Source data:
::::

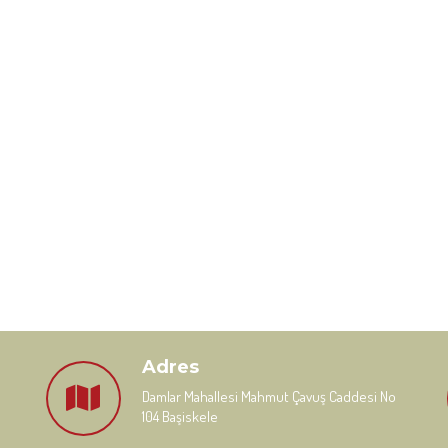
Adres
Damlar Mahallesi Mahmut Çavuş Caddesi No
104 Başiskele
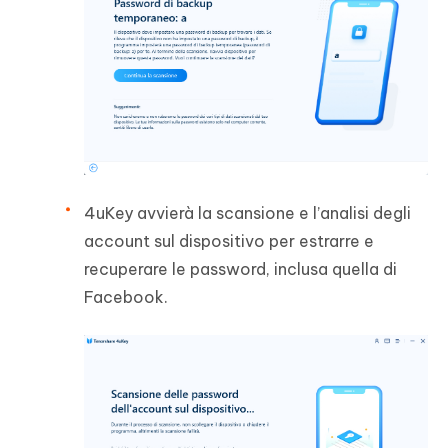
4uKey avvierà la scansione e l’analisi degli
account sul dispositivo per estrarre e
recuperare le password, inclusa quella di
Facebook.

::::

▸ **Exercise directions**: The entries above need to be repeated word for word, minus their pictures.

▸ **Exercise output**:
Adres
Damlar Mahallesi Mahmut Çavuş Caddesi No
104 Başiskele
4uKey avvierà la scansione e l’analisi degli
account sul dispositivo per estrarre e
recuperare le password, inclusa quella di
Facebook.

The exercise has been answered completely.